There is obviously a strong conceptual element to this work, with its sphinx-like demands on the viewer to participate in unraveling its riddles. But one is struck first of all by the artist's powerful sense of design and color and by the exquisite craftsmanship of the carvings and painterly finish. This is work of a high order, inventive and playful as well as original and deeply serious in intent.

Hugo Marin's paintings, sculptures and installation pieces are like the expressions of a garrulous and lighthearted traveler full of enchanting tales from faraway places. One can imagine him as the puppet master of a provincial village in a Garcia Marquez novel, or as one of those wizened old gold miners in Carpentier's wilderness who while away the hours, telling each other fantastic stories about brilliantly colored fish who scoop emeralds off the river bottom and of birds that miraculously transform themselves into beautiful women when the moon is full.

The centerpiece of Marin's part of the show is his mixed-media installation representing the symbolic ancestors of the Americas -- blacks, Spaniards, Indians, Chinese -- all ceremonially garbed in robes of strong primary colors. The piece is a silent meditation on the mingling of all the world's races that is the region's cultural and historical legacy.

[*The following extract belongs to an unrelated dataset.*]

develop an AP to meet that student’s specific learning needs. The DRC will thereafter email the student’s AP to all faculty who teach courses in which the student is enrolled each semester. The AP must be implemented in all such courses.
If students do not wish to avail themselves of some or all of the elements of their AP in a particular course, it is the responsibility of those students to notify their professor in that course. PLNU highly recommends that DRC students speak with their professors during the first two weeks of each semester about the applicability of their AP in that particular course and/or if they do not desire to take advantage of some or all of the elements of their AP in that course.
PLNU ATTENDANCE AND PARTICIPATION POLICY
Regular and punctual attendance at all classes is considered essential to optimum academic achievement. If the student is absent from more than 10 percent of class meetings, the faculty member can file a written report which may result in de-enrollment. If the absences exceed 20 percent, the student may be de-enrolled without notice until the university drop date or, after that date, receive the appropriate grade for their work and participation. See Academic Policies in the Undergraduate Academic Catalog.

Yet there is nothing political -- or polemical -- about the installation (as one might expect of, say, a politically correct North American show on similar themes on Madison Avenue). Marin is comfortable enough about who he is not to feel obliged to play the heavy for North American racial angst.

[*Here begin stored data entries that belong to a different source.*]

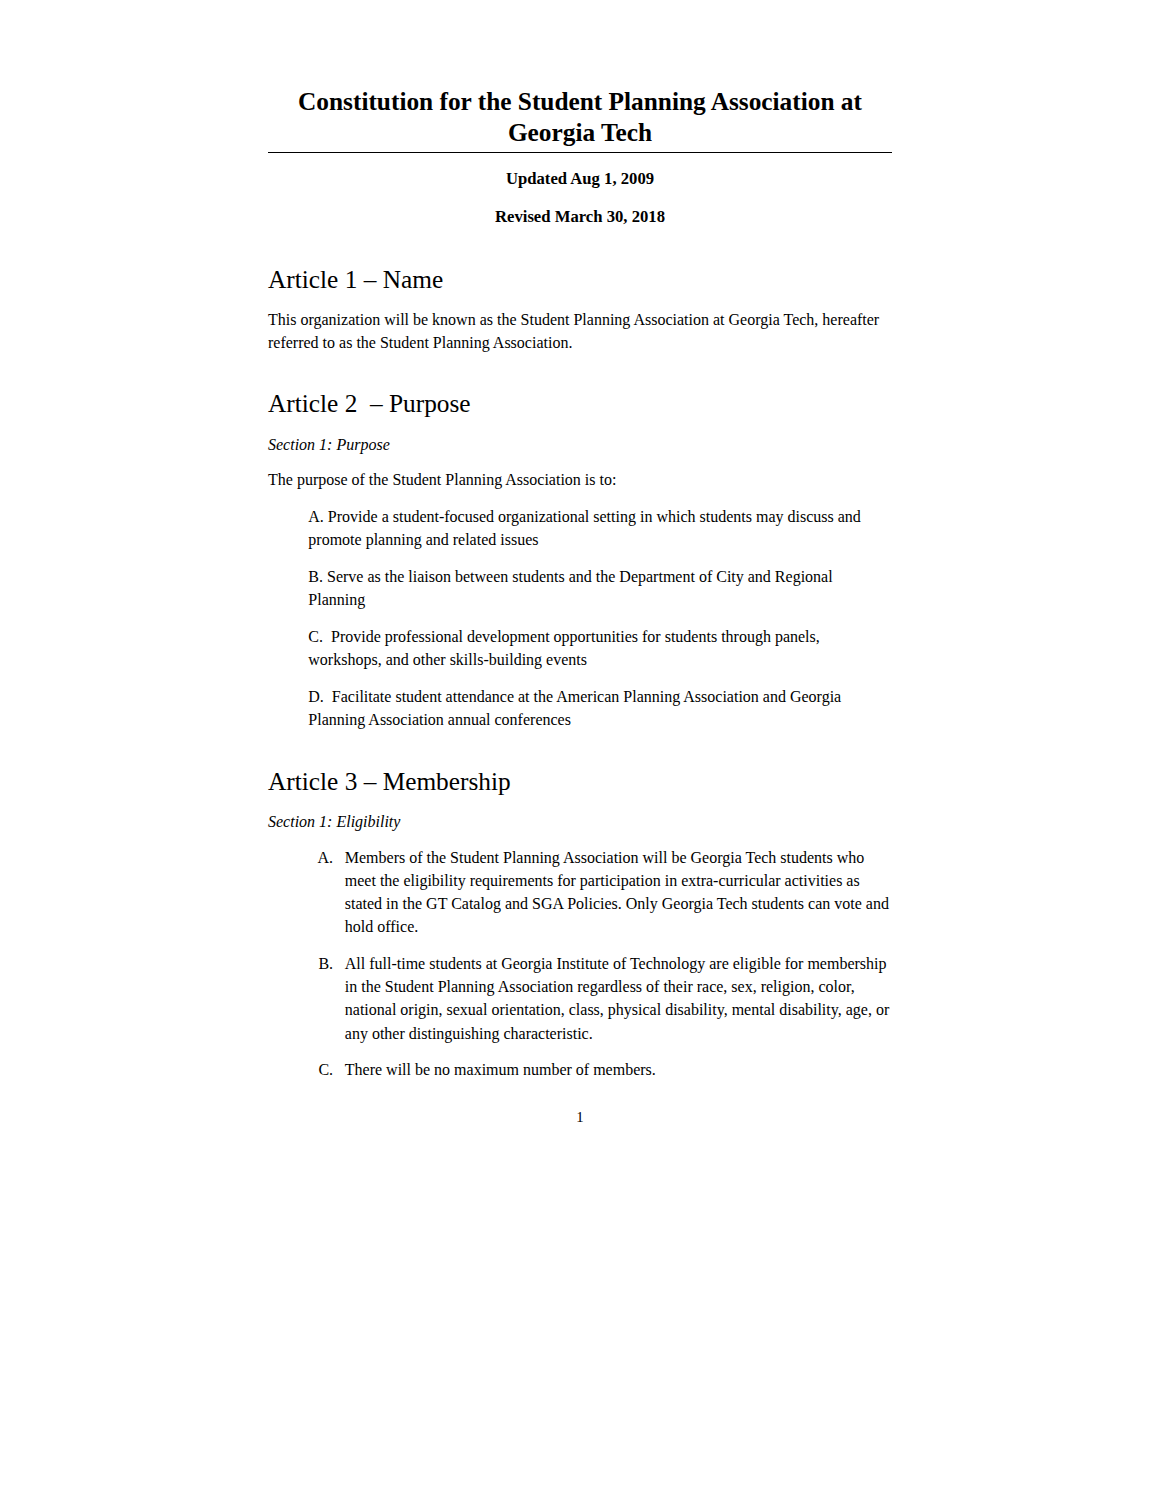Constitution for the Student Planning Association at Georgia Tech
Updated Aug 1, 2009
Revised March 30, 2018
Article 1 – Name
This organization will be known as the Student Planning Association at Georgia Tech, hereafter referred to as the Student Planning Association.
Article 2 – Purpose
Section 1: Purpose
The purpose of the Student Planning Association is to:
A. Provide a student-focused organizational setting in which students may discuss and promote planning and related issues
B. Serve as the liaison between students and the Department of City and Regional Planning
C. Provide professional development opportunities for students through panels, workshops, and other skills-building events
D. Facilitate student attendance at the American Planning Association and Georgia Planning Association annual conferences
Article 3 – Membership
Section 1: Eligibility
Members of the Student Planning Association will be Georgia Tech students who meet the eligibility requirements for participation in extra-curricular activities as stated in the GT Catalog and SGA Policies. Only Georgia Tech students can vote and hold office.
All full-time students at Georgia Institute of Technology are eligible for membership in the Student Planning Association regardless of their race, sex, religion, color, national origin, sexual orientation, class, physical disability, mental disability, age, or any other distinguishing characteristic.
There will be no maximum number of members.
1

Instead, Marin is quite content merely to recall, as it were, that it took a whole world to make America. One wonders what an equivalent attitude of simple historical acceptance in the United States might look like: Sally Hemmings' descendants swapping recipes for sweet potato pie at the Jefferson family reunion, perhaps?

Bergman memorial

The Walters Art Gallery will hold a memorial tribute to former director Robert P. Bergman, who died last month, Friday at 2 p.m. on the Renaissance Sculpture Court at the museum.

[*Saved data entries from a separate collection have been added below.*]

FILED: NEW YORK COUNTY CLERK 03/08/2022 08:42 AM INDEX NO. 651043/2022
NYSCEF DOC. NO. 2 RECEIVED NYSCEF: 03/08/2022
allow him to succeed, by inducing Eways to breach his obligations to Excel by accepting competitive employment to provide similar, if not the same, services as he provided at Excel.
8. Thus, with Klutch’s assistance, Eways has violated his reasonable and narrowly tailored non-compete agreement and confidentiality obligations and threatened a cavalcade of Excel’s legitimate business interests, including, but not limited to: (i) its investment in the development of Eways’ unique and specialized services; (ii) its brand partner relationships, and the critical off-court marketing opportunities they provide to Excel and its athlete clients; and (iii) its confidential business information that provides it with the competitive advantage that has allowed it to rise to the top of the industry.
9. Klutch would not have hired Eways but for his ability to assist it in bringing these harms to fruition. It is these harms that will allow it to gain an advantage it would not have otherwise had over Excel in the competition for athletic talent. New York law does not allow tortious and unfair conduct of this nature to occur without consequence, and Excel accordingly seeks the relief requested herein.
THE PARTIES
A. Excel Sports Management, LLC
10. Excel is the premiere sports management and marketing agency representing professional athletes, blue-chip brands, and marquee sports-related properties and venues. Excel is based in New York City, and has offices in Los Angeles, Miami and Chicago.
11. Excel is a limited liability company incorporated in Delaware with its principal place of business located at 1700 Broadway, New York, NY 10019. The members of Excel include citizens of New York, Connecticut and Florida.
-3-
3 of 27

The speakers will include current Walters director Gary Vikan; Adena W. Testa, president of the museum board of trustees; Jay M. Wilson, former board president; Peter Culman, managing director of Center Stage; Calvin Burnett, president of Coppin State College; Samuel K. Himmelrich Sr., Walters trustee; and Marci Bergman, wife of the late Dr. Bergman.

The entrance to the 1904 building of the museum will close for general admission at 1 p.m., when entrance to the service will begin at the museum's main entrance at 600 N. Charles St.